=== SOURCE DATA ===
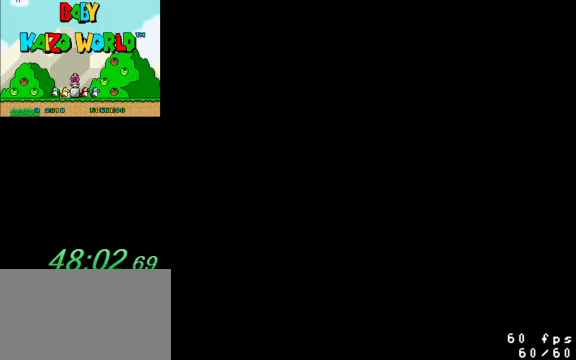
{"keys": [], "events": []}
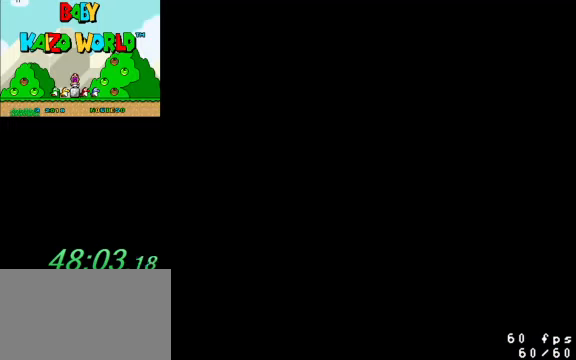
{"keys": [], "events": []}
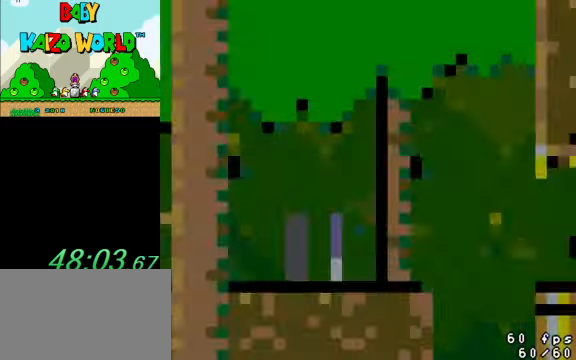
{"keys": ["right", "y"], "events": [[334, "y", "down"], [367, "right", "down"]]}
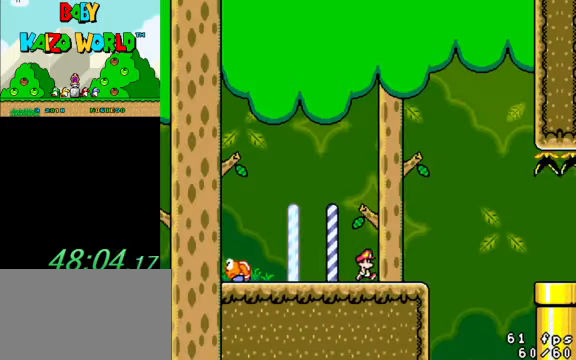
{"keys": ["right", "y"], "events": [[200, "shift", "down"], [367, "shift", "up"]]}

=== EXERCISE BRIEF ===
Output the material word for word. Pictures do not go in.

=== ANSWER SPACE ===
{"keys": [], "events": []}
{"keys": [], "events": []}
{"keys": ["right", "y"], "events": [[334, "y", "down"], [367, "right", "down"]]}
{"keys": ["right", "y"], "events": [[200, "shift", "down"], [367, "shift", "up"]]}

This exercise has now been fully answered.